PROBLEM -> Revise the data below by replacing "How many" with "What number of" wherever it occurs, leaving all other wording unchanged. Omit the pictures from your answer.

┌─ DATA LISTING

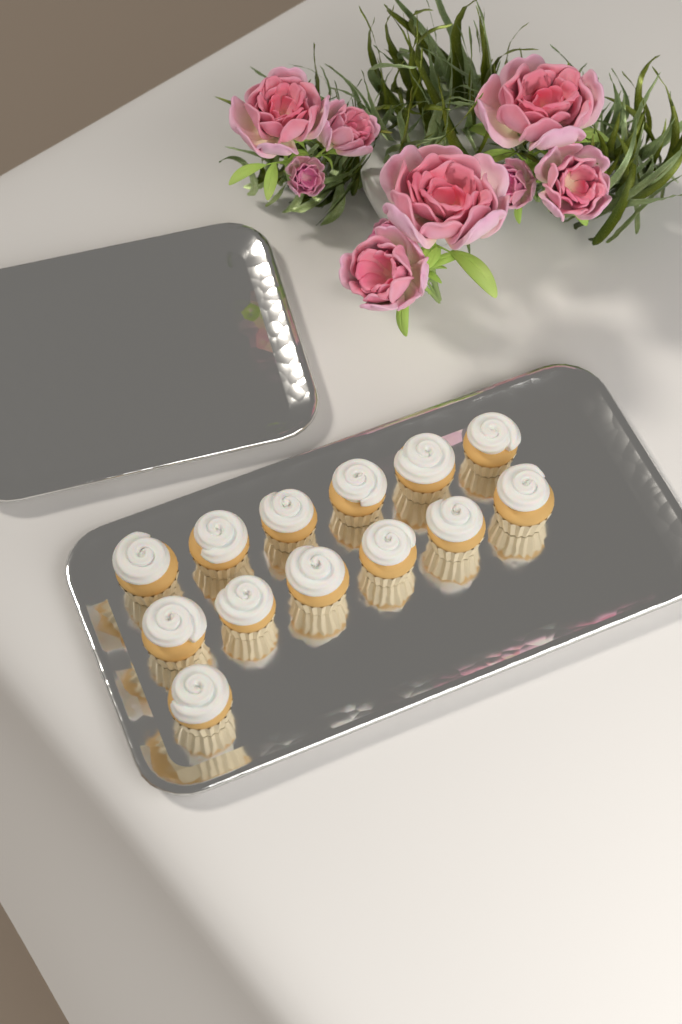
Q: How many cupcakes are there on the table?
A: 13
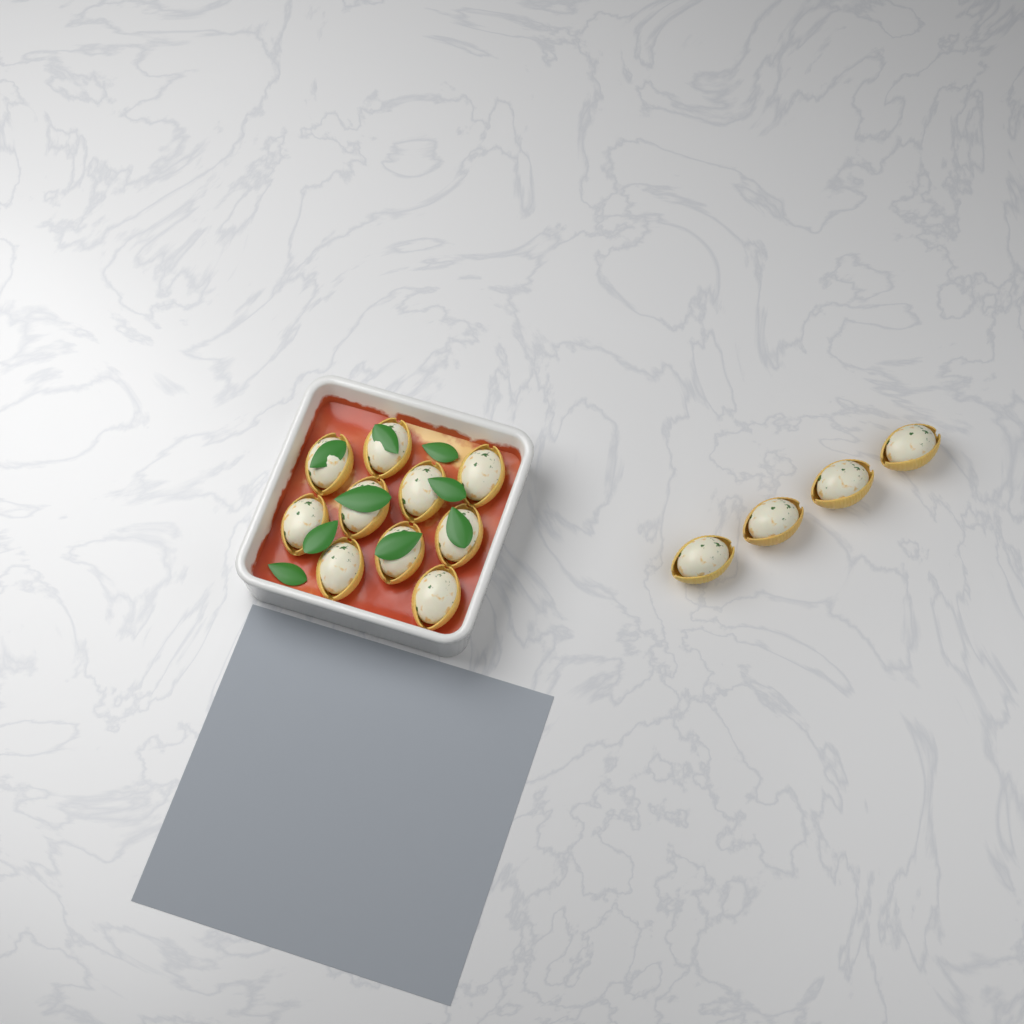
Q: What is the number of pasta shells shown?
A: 14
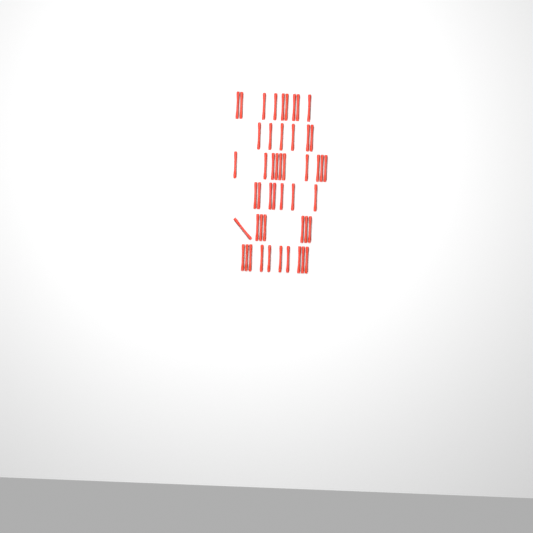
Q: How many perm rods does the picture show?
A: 49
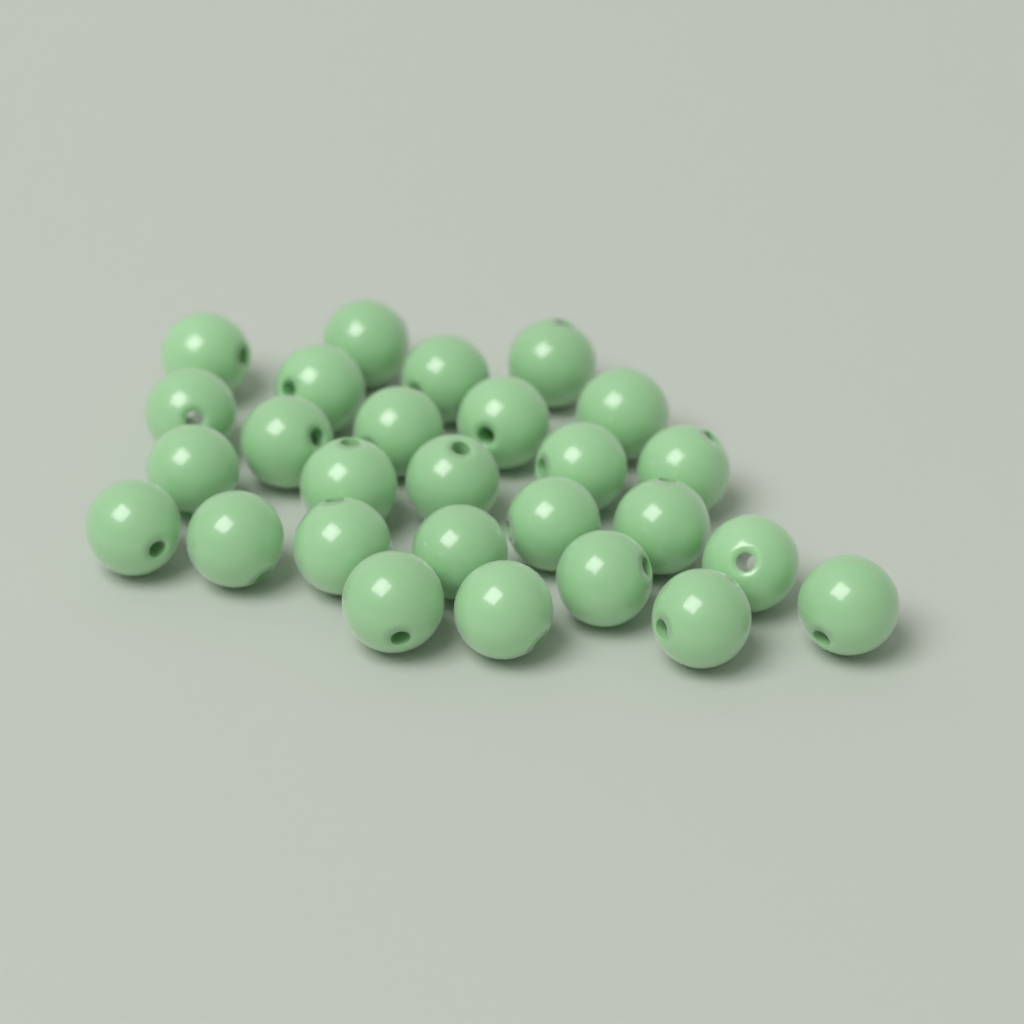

└─

RESPONSE ->
Q: What number of cupcakes are there on the table?
A: 13
Q: What is the number of pasta shells shown?
A: 14
Q: What number of perm rods does the picture show?
A: 49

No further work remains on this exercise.